Word spread quickly throughout the Mount Pleasant campus and community, including text messages to Board of Trustees members, who were in town for a meeting scheduled for Thursday.

“I am truly devastated,” Michael Alford, CMU athletic director, said in a statement on Thursday. “Don was an important part of our athletics family and his passing is a great loss. Don was one of the fiercest advocates for all our programs and had a passion for telling the great stories of our student-athletes.” 

Said CMU football coach Jim McElwain: “Today we lost a true CMU Chippewa, someone who cared deeply about our program. Working with Don was a real pleasure as it was clear he had a passion for CMU and our success.

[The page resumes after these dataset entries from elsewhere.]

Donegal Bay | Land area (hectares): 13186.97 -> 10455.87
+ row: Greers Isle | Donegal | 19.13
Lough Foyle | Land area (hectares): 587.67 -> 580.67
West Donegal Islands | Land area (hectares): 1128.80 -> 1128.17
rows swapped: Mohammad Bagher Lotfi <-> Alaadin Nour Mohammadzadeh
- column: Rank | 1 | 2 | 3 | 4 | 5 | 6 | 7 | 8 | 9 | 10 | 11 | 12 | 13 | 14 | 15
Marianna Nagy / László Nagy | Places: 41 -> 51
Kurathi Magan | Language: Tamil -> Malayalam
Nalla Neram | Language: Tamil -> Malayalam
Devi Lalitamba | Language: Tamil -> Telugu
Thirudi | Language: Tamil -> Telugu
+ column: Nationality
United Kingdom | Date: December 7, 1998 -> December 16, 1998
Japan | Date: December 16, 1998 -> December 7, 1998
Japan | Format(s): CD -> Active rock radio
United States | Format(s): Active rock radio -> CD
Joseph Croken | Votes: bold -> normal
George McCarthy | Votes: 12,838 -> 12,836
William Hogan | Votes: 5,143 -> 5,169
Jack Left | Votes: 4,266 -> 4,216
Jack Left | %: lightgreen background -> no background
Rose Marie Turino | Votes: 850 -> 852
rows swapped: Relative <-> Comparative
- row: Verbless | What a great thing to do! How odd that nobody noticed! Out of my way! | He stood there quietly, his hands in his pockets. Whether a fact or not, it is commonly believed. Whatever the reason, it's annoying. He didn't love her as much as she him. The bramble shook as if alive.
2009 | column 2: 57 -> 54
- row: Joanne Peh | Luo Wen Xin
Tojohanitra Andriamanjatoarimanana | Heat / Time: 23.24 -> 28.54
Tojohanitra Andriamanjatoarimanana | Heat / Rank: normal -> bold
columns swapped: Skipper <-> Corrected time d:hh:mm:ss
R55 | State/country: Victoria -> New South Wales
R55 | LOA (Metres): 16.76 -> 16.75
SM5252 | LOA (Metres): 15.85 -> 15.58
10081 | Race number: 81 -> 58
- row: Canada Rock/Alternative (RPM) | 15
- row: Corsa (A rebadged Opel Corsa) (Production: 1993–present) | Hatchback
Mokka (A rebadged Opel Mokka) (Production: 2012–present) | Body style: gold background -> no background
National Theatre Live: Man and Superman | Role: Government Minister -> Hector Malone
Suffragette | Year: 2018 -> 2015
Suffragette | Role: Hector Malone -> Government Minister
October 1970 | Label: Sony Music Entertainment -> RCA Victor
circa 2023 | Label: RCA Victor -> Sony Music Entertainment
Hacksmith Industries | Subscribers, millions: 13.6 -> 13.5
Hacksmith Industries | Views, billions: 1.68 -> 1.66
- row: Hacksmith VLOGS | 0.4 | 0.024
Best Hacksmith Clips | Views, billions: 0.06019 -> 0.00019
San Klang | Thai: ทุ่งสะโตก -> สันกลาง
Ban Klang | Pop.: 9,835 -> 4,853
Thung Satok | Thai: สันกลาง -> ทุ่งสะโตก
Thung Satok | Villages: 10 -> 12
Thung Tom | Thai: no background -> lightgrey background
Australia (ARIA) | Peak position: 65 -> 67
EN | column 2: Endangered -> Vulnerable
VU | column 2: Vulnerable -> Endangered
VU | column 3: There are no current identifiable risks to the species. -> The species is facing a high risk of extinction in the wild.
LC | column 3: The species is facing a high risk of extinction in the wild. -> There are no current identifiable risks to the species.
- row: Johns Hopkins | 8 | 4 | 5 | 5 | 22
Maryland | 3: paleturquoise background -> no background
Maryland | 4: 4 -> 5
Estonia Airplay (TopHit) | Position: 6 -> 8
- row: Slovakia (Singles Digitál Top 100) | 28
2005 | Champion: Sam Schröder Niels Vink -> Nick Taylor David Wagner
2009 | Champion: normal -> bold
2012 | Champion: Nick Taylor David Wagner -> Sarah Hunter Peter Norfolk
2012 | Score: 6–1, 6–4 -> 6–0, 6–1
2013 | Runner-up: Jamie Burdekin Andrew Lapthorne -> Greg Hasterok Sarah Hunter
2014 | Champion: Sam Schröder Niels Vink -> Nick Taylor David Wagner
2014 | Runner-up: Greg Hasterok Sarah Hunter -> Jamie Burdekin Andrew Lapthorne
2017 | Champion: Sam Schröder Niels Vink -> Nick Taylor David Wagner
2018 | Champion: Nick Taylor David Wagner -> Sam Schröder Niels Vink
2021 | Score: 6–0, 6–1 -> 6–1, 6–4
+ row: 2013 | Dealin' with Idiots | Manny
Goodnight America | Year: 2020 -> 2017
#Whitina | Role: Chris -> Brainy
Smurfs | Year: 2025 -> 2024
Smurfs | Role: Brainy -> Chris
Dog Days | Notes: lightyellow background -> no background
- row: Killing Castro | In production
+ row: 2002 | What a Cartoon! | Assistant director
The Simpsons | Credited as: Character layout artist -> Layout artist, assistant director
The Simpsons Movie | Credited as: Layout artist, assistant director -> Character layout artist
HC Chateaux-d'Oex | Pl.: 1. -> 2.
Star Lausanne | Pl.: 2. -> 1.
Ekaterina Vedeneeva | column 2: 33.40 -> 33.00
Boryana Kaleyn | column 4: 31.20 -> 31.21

"We will all rally around his family through this tragedy and ensure they know how much Don meant to this program and university.”

Chiodo was a Warren native who attended Warren Woods-Tower High School, and he graduated from Central Michigan in 1990.

He joined the football broadcasts as a pregame and halftime host for 1996-99, and again in 2009, before he took over the play-by-play duties in 2010.

He also had previous sports-reporting and broadcasting jobs in Saginaw, Traverse City and Mount Pleasant.

On Central Michigan football and basketball, he worked alongside the likes of former Central Michigan football star Brock Gutierrez, as well as Adam Jaksa.

Late in 2018, he found himself in the headlines, after the wife of then-coach John Bonamego verbally accosted Chiodo in the press box because she didn't like a comment he made about the team on a recent postgame show. According to CM Life, the student newspaper, Paulette Bonamego was banned from the football stadium for the rest of the season after the mid-October incident, which wasn't reported until after the season, and shortly after John Bonamego had been fired as head coach.

Don Chiodo, right, with Adam Jaksa.

Chiodo also hosted the weekly football coaches show, this year the "Coach Mac Show" for McElwain.

Chiodo was known for his loyal-to-the-core take on Central Michigan athletics, picking the Chippewas every year in the preseason media poll to win the MAC football championship. He gave Central Michigan its lone first-place vote this year, coming off a 1-11 season, and the Chippewas rewarded his faith by winning the MAC West. Central Michigan will play Miami (Ohio) at noon Saturday at Ford Field for the MAC title.

In a tribute to Chiodo on social media Wednesday night, Central Michigan fans took to adding a "1" to their profile names, a nod to his always picking the Chippewas first.

In his full-time job, Chiodo was a financial adviser and owner of Central Michigan Investment Services.

Chiodo is survived by wife Kimberley, and two daughters. Arrangements are pending.